- [YOUR GOAL] The records below are to be copied exactly, with every picture left out.

EXTRACTED RECORDS START

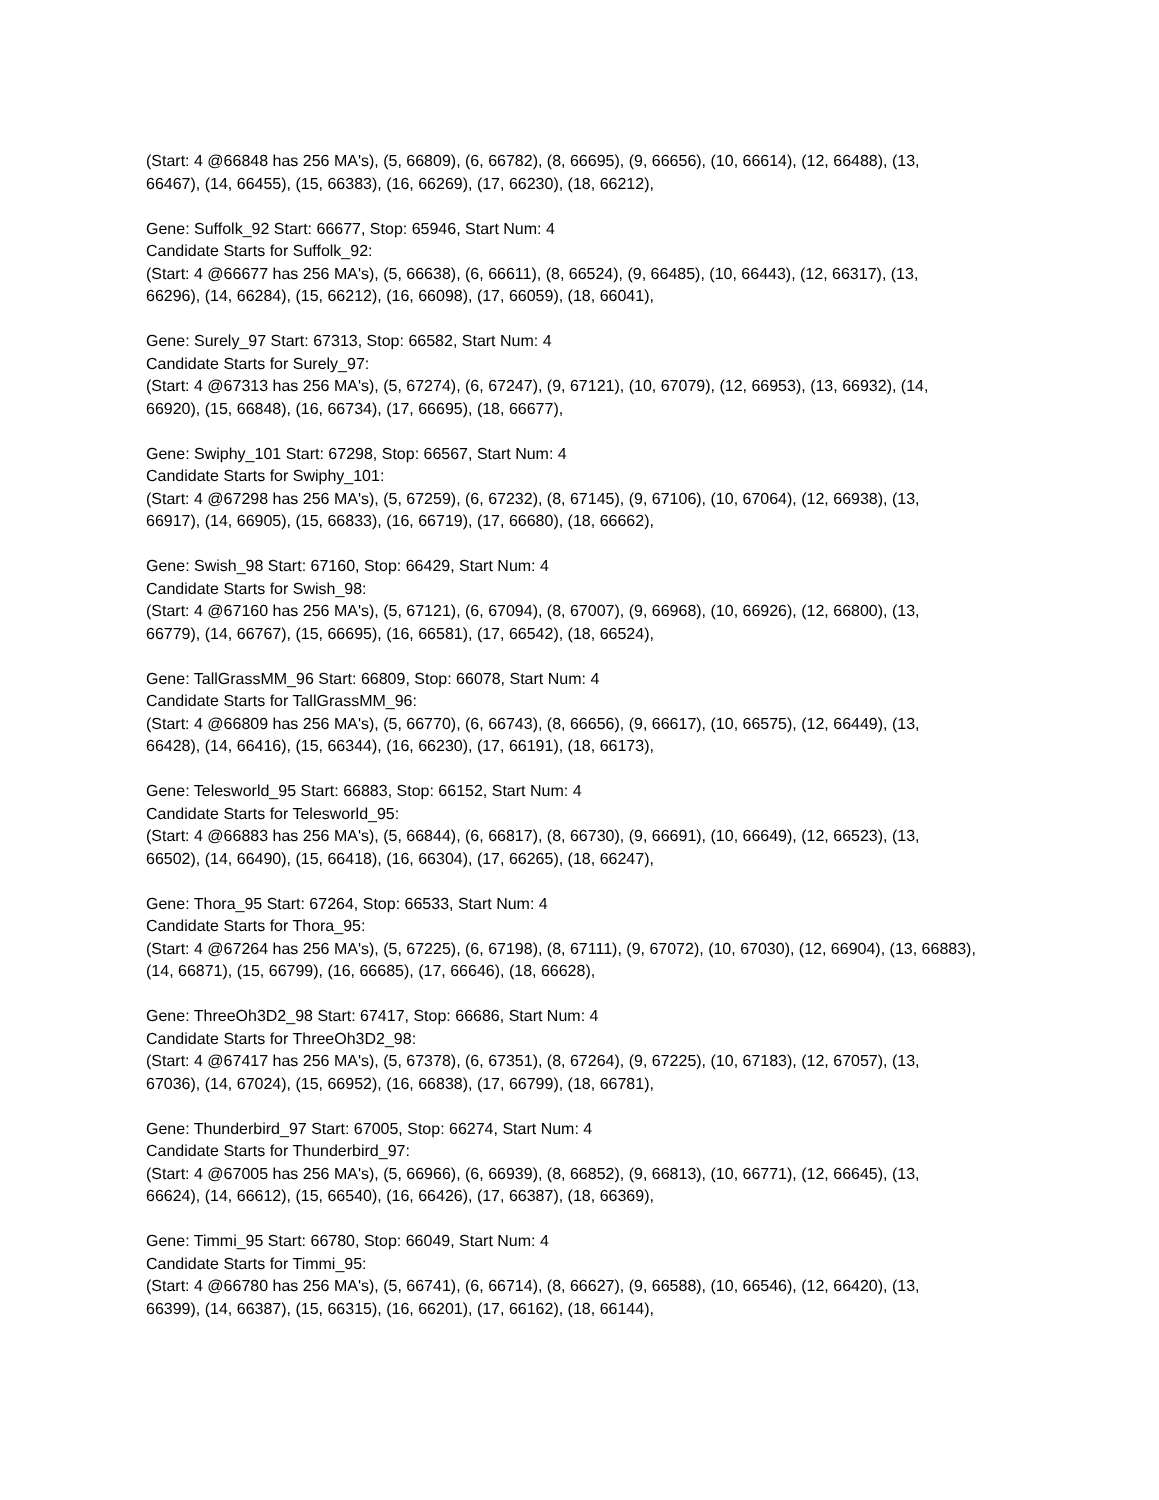(Start: 4 @66848 has 256 MA's), (5, 66809), (6, 66782), (8, 66695), (9, 66656), (10, 66614), (12, 66488), (13, 66467), (14, 66455), (15, 66383), (16, 66269), (17, 66230), (18, 66212),
Gene: Suffolk_92 Start: 66677, Stop: 65946, Start Num: 4
Candidate Starts for Suffolk_92:
(Start: 4 @66677 has 256 MA's), (5, 66638), (6, 66611), (8, 66524), (9, 66485), (10, 66443), (12, 66317), (13, 66296), (14, 66284), (15, 66212), (16, 66098), (17, 66059), (18, 66041),
Gene: Surely_97 Start: 67313, Stop: 66582, Start Num: 4
Candidate Starts for Surely_97:
(Start: 4 @67313 has 256 MA's), (5, 67274), (6, 67247), (9, 67121), (10, 67079), (12, 66953), (13, 66932), (14, 66920), (15, 66848), (16, 66734), (17, 66695), (18, 66677),
Gene: Swiphy_101 Start: 67298, Stop: 66567, Start Num: 4
Candidate Starts for Swiphy_101:
(Start: 4 @67298 has 256 MA's), (5, 67259), (6, 67232), (8, 67145), (9, 67106), (10, 67064), (12, 66938), (13, 66917), (14, 66905), (15, 66833), (16, 66719), (17, 66680), (18, 66662),
Gene: Swish_98 Start: 67160, Stop: 66429, Start Num: 4
Candidate Starts for Swish_98:
(Start: 4 @67160 has 256 MA's), (5, 67121), (6, 67094), (8, 67007), (9, 66968), (10, 66926), (12, 66800), (13, 66779), (14, 66767), (15, 66695), (16, 66581), (17, 66542), (18, 66524),
Gene: TallGrassMM_96 Start: 66809, Stop: 66078, Start Num: 4
Candidate Starts for TallGrassMM_96:
(Start: 4 @66809 has 256 MA's), (5, 66770), (6, 66743), (8, 66656), (9, 66617), (10, 66575), (12, 66449), (13, 66428), (14, 66416), (15, 66344), (16, 66230), (17, 66191), (18, 66173),
Gene: Telesworld_95 Start: 66883, Stop: 66152, Start Num: 4
Candidate Starts for Telesworld_95:
(Start: 4 @66883 has 256 MA's), (5, 66844), (6, 66817), (8, 66730), (9, 66691), (10, 66649), (12, 66523), (13, 66502), (14, 66490), (15, 66418), (16, 66304), (17, 66265), (18, 66247),
Gene: Thora_95 Start: 67264, Stop: 66533, Start Num: 4
Candidate Starts for Thora_95:
(Start: 4 @67264 has 256 MA's), (5, 67225), (6, 67198), (8, 67111), (9, 67072), (10, 67030), (12, 66904), (13, 66883), (14, 66871), (15, 66799), (16, 66685), (17, 66646), (18, 66628),
Gene: ThreeOh3D2_98 Start: 67417, Stop: 66686, Start Num: 4
Candidate Starts for ThreeOh3D2_98:
(Start: 4 @67417 has 256 MA's), (5, 67378), (6, 67351), (8, 67264), (9, 67225), (10, 67183), (12, 67057), (13, 67036), (14, 67024), (15, 66952), (16, 66838), (17, 66799), (18, 66781),
Gene: Thunderbird_97 Start: 67005, Stop: 66274, Start Num: 4
Candidate Starts for Thunderbird_97:
(Start: 4 @67005 has 256 MA's), (5, 66966), (6, 66939), (8, 66852), (9, 66813), (10, 66771), (12, 66645), (13, 66624), (14, 66612), (15, 66540), (16, 66426), (17, 66387), (18, 66369),
Gene: Timmi_95 Start: 66780, Stop: 66049, Start Num: 4
Candidate Starts for Timmi_95:
(Start: 4 @66780 has 256 MA's), (5, 66741), (6, 66714), (8, 66627), (9, 66588), (10, 66546), (12, 66420), (13, 66399), (14, 66387), (15, 66315), (16, 66201), (17, 66162), (18, 66144),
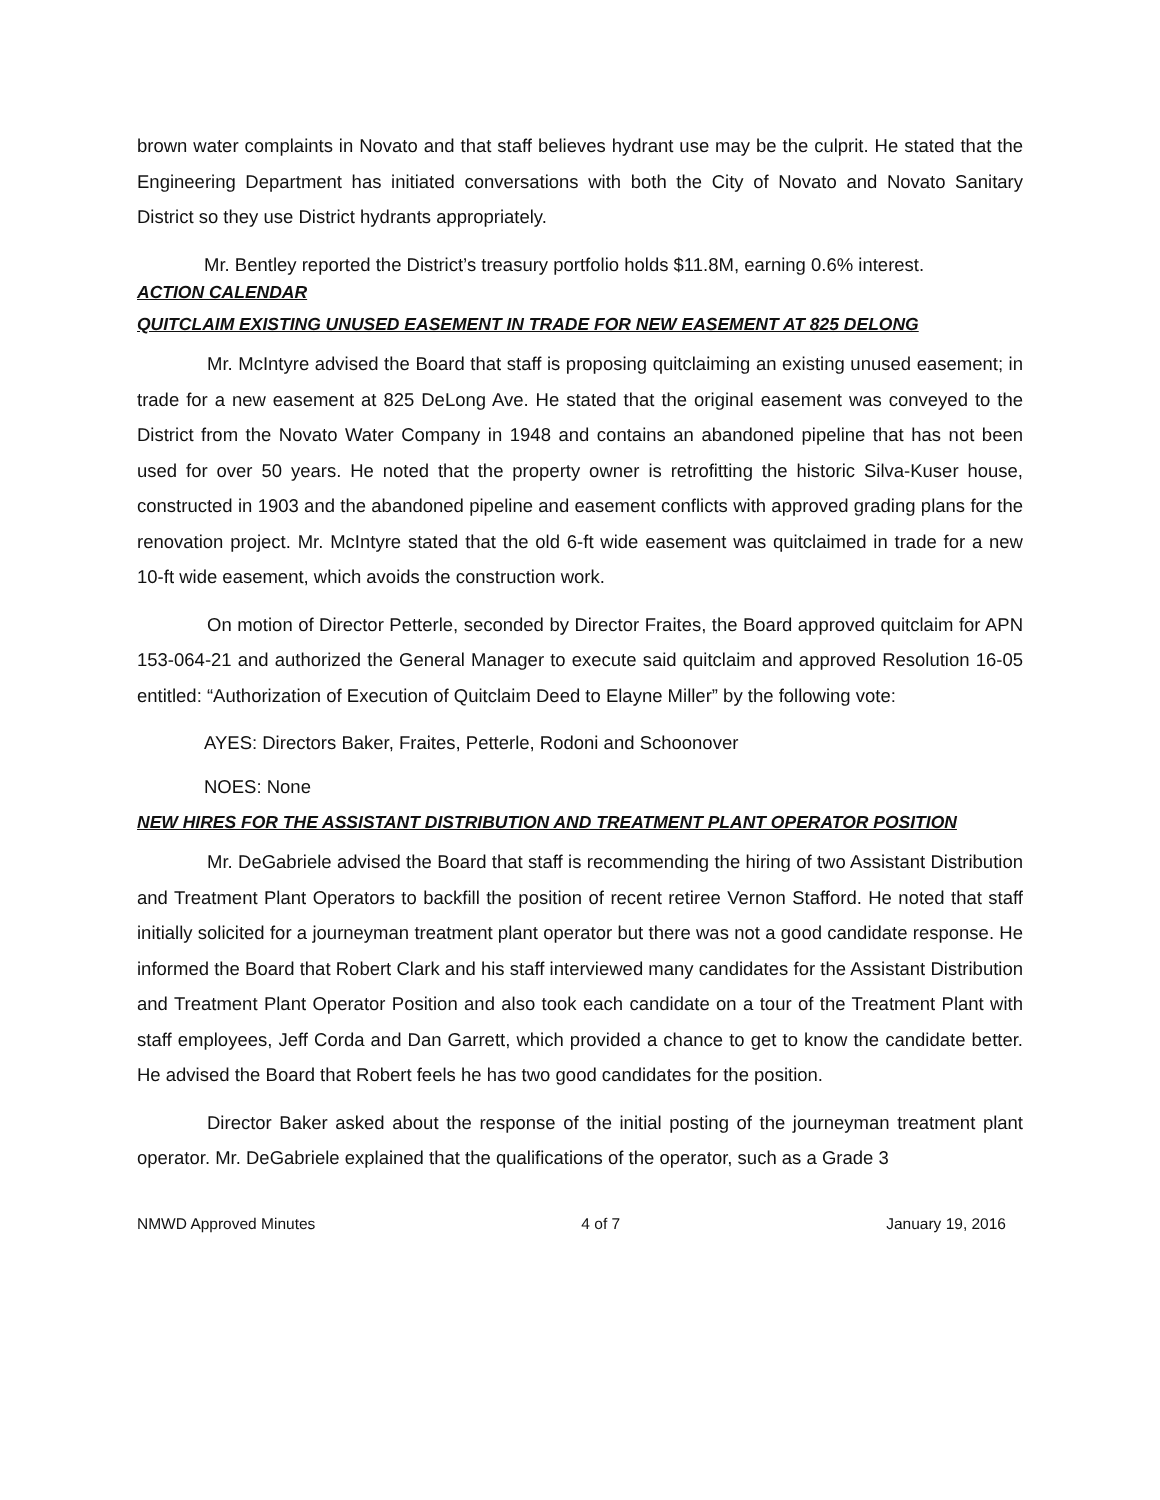brown water complaints in Novato and that staff believes hydrant use may be the culprit. He stated that the Engineering Department has initiated conversations with both the City of Novato and Novato Sanitary District so they use District hydrants appropriately.
Mr. Bentley reported the District’s treasury portfolio holds $11.8M, earning 0.6% interest.
ACTION CALENDAR
QUITCLAIM EXISTING UNUSED EASEMENT IN TRADE FOR NEW EASEMENT AT 825 DELONG
Mr. McIntyre advised the Board that staff is proposing quitclaiming an existing unused easement; in trade for a new easement at 825 DeLong Ave. He stated that the original easement was conveyed to the District from the Novato Water Company in 1948 and contains an abandoned pipeline that has not been used for over 50 years. He noted that the property owner is retrofitting the historic Silva-Kuser house, constructed in 1903 and the abandoned pipeline and easement conflicts with approved grading plans for the renovation project. Mr. McIntyre stated that the old 6-ft wide easement was quitclaimed in trade for a new 10-ft wide easement, which avoids the construction work.
On motion of Director Petterle, seconded by Director Fraites, the Board approved quitclaim for APN 153-064-21 and authorized the General Manager to execute said quitclaim and approved Resolution 16-05 entitled: “Authorization of Execution of Quitclaim Deed to Elayne Miller” by the following vote:
AYES: Directors Baker, Fraites, Petterle, Rodoni and Schoonover
NOES: None
NEW HIRES FOR THE ASSISTANT DISTRIBUTION AND TREATMENT PLANT OPERATOR POSITION
Mr. DeGabriele advised the Board that staff is recommending the hiring of two Assistant Distribution and Treatment Plant Operators to backfill the position of recent retiree Vernon Stafford. He noted that staff initially solicited for a journeyman treatment plant operator but there was not a good candidate response. He informed the Board that Robert Clark and his staff interviewed many candidates for the Assistant Distribution and Treatment Plant Operator Position and also took each candidate on a tour of the Treatment Plant with staff employees, Jeff Corda and Dan Garrett, which provided a chance to get to know the candidate better. He advised the Board that Robert feels he has two good candidates for the position.
Director Baker asked about the response of the initial posting of the journeyman treatment plant operator. Mr. DeGabriele explained that the qualifications of the operator, such as a Grade 3
NMWD Approved Minutes 4 of 7 January 19, 2016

EXTRACTED RECORDS END

- [COMPLETED TASK]
(Start: 4 @66848 has 256 MA's), (5, 66809), (6, 66782), (8, 66695), (9, 66656), (10, 66614), (12, 66488), (13, 66467), (14, 66455), (15, 66383), (16, 66269), (17, 66230), (18, 66212),
Gene: Suffolk_92 Start: 66677, Stop: 65946, Start Num: 4
Candidate Starts for Suffolk_92:
(Start: 4 @66677 has 256 MA's), (5, 66638), (6, 66611), (8, 66524), (9, 66485), (10, 66443), (12, 66317), (13, 66296), (14, 66284), (15, 66212), (16, 66098), (17, 66059), (18, 66041),
Gene: Surely_97 Start: 67313, Stop: 66582, Start Num: 4
Candidate Starts for Surely_97:
(Start: 4 @67313 has 256 MA's), (5, 67274), (6, 67247), (9, 67121), (10, 67079), (12, 66953), (13, 66932), (14, 66920), (15, 66848), (16, 66734), (17, 66695), (18, 66677),
Gene: Swiphy_101 Start: 67298, Stop: 66567, Start Num: 4
Candidate Starts for Swiphy_101:
(Start: 4 @67298 has 256 MA's), (5, 67259), (6, 67232), (8, 67145), (9, 67106), (10, 67064), (12, 66938), (13, 66917), (14, 66905), (15, 66833), (16, 66719), (17, 66680), (18, 66662),
Gene: Swish_98 Start: 67160, Stop: 66429, Start Num: 4
Candidate Starts for Swish_98:
(Start: 4 @67160 has 256 MA's), (5, 67121), (6, 67094), (8, 67007), (9, 66968), (10, 66926), (12, 66800), (13, 66779), (14, 66767), (15, 66695), (16, 66581), (17, 66542), (18, 66524),
Gene: TallGrassMM_96 Start: 66809, Stop: 66078, Start Num: 4
Candidate Starts for TallGrassMM_96:
(Start: 4 @66809 has 256 MA's), (5, 66770), (6, 66743), (8, 66656), (9, 66617), (10, 66575), (12, 66449), (13, 66428), (14, 66416), (15, 66344), (16, 66230), (17, 66191), (18, 66173),
Gene: Telesworld_95 Start: 66883, Stop: 66152, Start Num: 4
Candidate Starts for Telesworld_95:
(Start: 4 @66883 has 256 MA's), (5, 66844), (6, 66817), (8, 66730), (9, 66691), (10, 66649), (12, 66523), (13, 66502), (14, 66490), (15, 66418), (16, 66304), (17, 66265), (18, 66247),
Gene: Thora_95 Start: 67264, Stop: 66533, Start Num: 4
Candidate Starts for Thora_95:
(Start: 4 @67264 has 256 MA's), (5, 67225), (6, 67198), (8, 67111), (9, 67072), (10, 67030), (12, 66904), (13, 66883), (14, 66871), (15, 66799), (16, 66685), (17, 66646), (18, 66628),
Gene: ThreeOh3D2_98 Start: 67417, Stop: 66686, Start Num: 4
Candidate Starts for ThreeOh3D2_98:
(Start: 4 @67417 has 256 MA's), (5, 67378), (6, 67351), (8, 67264), (9, 67225), (10, 67183), (12, 67057), (13, 67036), (14, 67024), (15, 66952), (16, 66838), (17, 66799), (18, 66781),
Gene: Thunderbird_97 Start: 67005, Stop: 66274, Start Num: 4
Candidate Starts for Thunderbird_97:
(Start: 4 @67005 has 256 MA's), (5, 66966), (6, 66939), (8, 66852), (9, 66813), (10, 66771), (12, 66645), (13, 66624), (14, 66612), (15, 66540), (16, 66426), (17, 66387), (18, 66369),
Gene: Timmi_95 Start: 66780, Stop: 66049, Start Num: 4
Candidate Starts for Timmi_95:
(Start: 4 @66780 has 256 MA's), (5, 66741), (6, 66714), (8, 66627), (9, 66588), (10, 66546), (12, 66420), (13, 66399), (14, 66387), (15, 66315), (16, 66201), (17, 66162), (18, 66144),
brown water complaints in Novato and that staff believes hydrant use may be the culprit. He stated that the Engineering Department has initiated conversations with both the City of Novato and Novato Sanitary District so they use District hydrants appropriately.
Mr. Bentley reported the District’s treasury portfolio holds $11.8M, earning 0.6% interest.
ACTION CALENDAR
QUITCLAIM EXISTING UNUSED EASEMENT IN TRADE FOR NEW EASEMENT AT 825 DELONG
Mr. McIntyre advised the Board that staff is proposing quitclaiming an existing unused easement; in trade for a new easement at 825 DeLong Ave. He stated that the original easement was conveyed to the District from the Novato Water Company in 1948 and contains an abandoned pipeline that has not been used for over 50 years. He noted that the property owner is retrofitting the historic Silva-Kuser house, constructed in 1903 and the abandoned pipeline and easement conflicts with approved grading plans for the renovation project. Mr. McIntyre stated that the old 6-ft wide easement was quitclaimed in trade for a new 10-ft wide easement, which avoids the construction work.
On motion of Director Petterle, seconded by Director Fraites, the Board approved quitclaim for APN 153-064-21 and authorized the General Manager to execute said quitclaim and approved Resolution 16-05 entitled: “Authorization of Execution of Quitclaim Deed to Elayne Miller” by the following vote:
AYES: Directors Baker, Fraites, Petterle, Rodoni and Schoonover
NOES: None
NEW HIRES FOR THE ASSISTANT DISTRIBUTION AND TREATMENT PLANT OPERATOR POSITION
Mr. DeGabriele advised the Board that staff is recommending the hiring of two Assistant Distribution and Treatment Plant Operators to backfill the position of recent retiree Vernon Stafford. He noted that staff initially solicited for a journeyman treatment plant operator but there was not a good candidate response. He informed the Board that Robert Clark and his staff interviewed many candidates for the Assistant Distribution and Treatment Plant Operator Position and also took each candidate on a tour of the Treatment Plant with staff employees, Jeff Corda and Dan Garrett, which provided a chance to get to know the candidate better. He advised the Board that Robert feels he has two good candidates for the position.
Director Baker asked about the response of the initial posting of the journeyman treatment plant operator. Mr. DeGabriele explained that the qualifications of the operator, such as a Grade 3
NMWD Approved Minutes 4 of 7 January 19, 2016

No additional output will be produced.